La campagne électorale se déroule dans un climat particulier. La Basilicate, région enclavée, pauvre en infrastructures et dépendante des rentes pétrolières de la vallée de l’Agri, exprime une lassitude à l’égard de la gestion passée. Bardi, avec son ton mesuré et son accent sur la transparence, promet un renouveau basé sur l’efficacité et l’intégrité. Le 24 mars 2019, il remporte l’élection régionale avec près de 42 % des voix, devenant ainsi le premier président de la Basilicate issu du centre-droit depuis la création des conseils régionaux. Cet événement marque un tournant historique pour une région longtemps associée à la tradition démocrate-chrétienne puis au centre-gauche.

À la présidence de la région, Bardi doit affronter les réalités complexes d’un territoire où les attentes sociales sont immenses. Les enjeux portent sur l’emploi, l’avenir des jeunes, la gestion des ressources énergétiques, la santé et le développement d’infrastructures.
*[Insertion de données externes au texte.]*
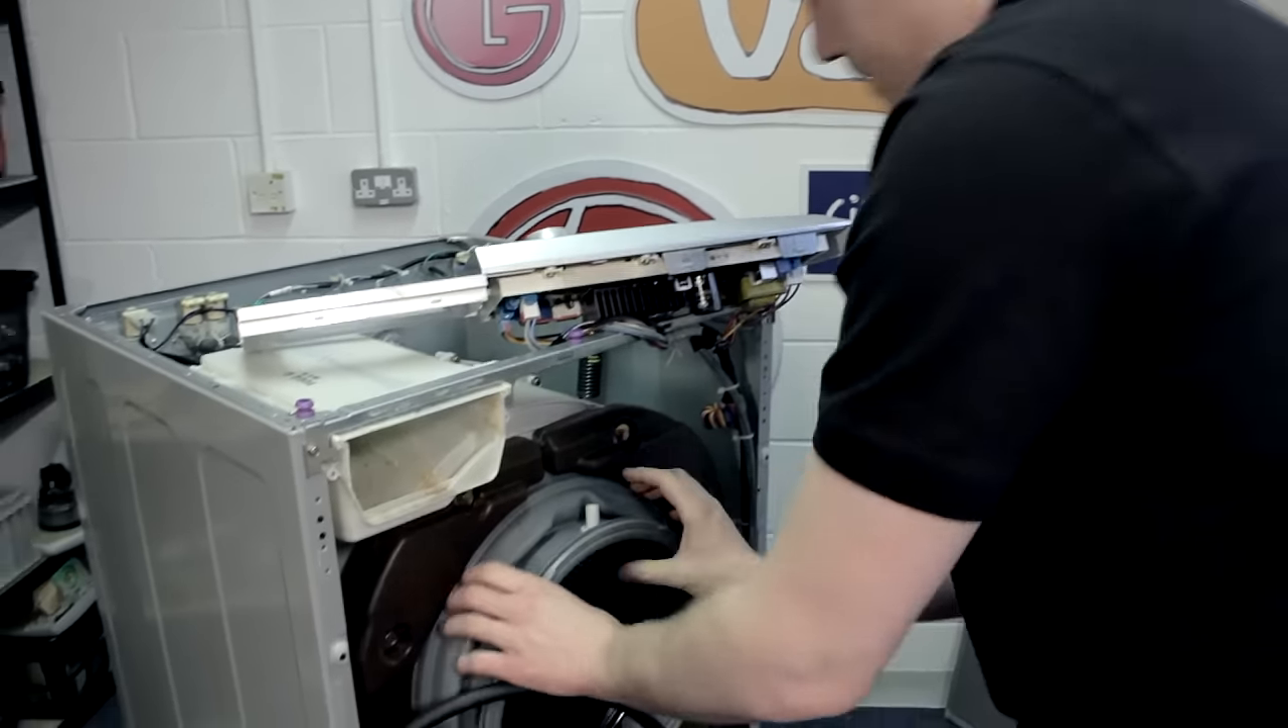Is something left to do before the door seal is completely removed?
Yes.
Sa méthode reste fidèle à son passé militaire : rigueur, hiérarchie, attention aux règles. Mais la politique régionale exige aussi une capacité d’écoute et de compromis. Ses premières années de mandat sont marquées par la pandémie de Covid-19. Comme partout en Italie, la crise sanitaire bouleverse les priorités. Bardi doit gérer la fragilité d’un système hospitalier local, coordonner avec Rome et répondre aux inquiétudes économiques des habitants. Sa gestion, prudente mais jugée parfois lente, lui attire critiques et soutiens partagés.

Au fil des années, Bardi tente de mettre en valeur les atouts de la Basilicate. Il encourage le développement du tourisme, appuyé sur l’image de Matera, capitale européenne de la culture en 2019, et sur les paysages intacts des montagnes lucaniennes. Il défend une meilleure utilisation des redevances pétrolières, sujet sensible car souvent perçu comme une manne mal redistribuée. Il insiste sur l’importance de retenir les jeunes diplômés, trop nombreux à quitter la région. Sa vision reste marquée par une volonté de modernisation, mais il se heurte à la lenteur bureaucratique et à l’enracinement des inégalités.

En 2024, après un mandat marqué par des crises mais aussi par quelques résultats tangibles dans le domaine du tourisme et de l’innovation locale, il brigue un second mandat. Sa candidature s’inscrit dans un paysage politique italien transformé par la montée en puissance de Fratelli d’Italia au niveau national et par la recomposition du centre-droit. Bardi conserve une image d’homme sérieux, mais son âge – 73 ans – interroge sur la capacité à incarner l’avenir. Malgré cela, il bénéficie du soutien de la coalition et parvient à conserver la présidence régionale. Son second mandat s’ouvre dans un climat d’attentes renouvelées, entre désir de continuité et besoin d’innovation.

Alors qu’il fête aujourd'hui ses 74 ans, Vito Bardi demeure une figure singulière dans le panorama politique italien. Ancien général devenu président de région, il symbolise l’entrée de profils institutionnels dans la sphère politique locale. Sa trajectoire reflète aussi l’évolution d’une Basilicate en quête de reconnaissance nationale, oscillant entre ses fragilités structurelles et son désir de modernisation. Il incarne l’image d’un homme de devoir, davantage technicien que tribun, mais dont la légitimité repose sur une vie entière consacrée au service de l’État.

Son parcours interroge sur la capacité des régions du Sud à se réinventer. En plaçant un ancien militaire à leur tête, les électeurs lucani ont exprimé une demande d’ordre, de rigueur et de crédibilité. Mais cette attente se heurte à des contraintes économiques et sociales persistantes. L’avenir de Bardi et de son héritage politique dépendra de sa faculté à transformer la confiance initiale en résultats durables, dans un contexte où la Basilicate demeure l’une des régions les plus fragiles d’Italie. Sa biographie témoigne de la rencontre entre une destinée individuelle marquée par la discipline et une terre qui, depuis toujours, oscille entre isolement et ouverture.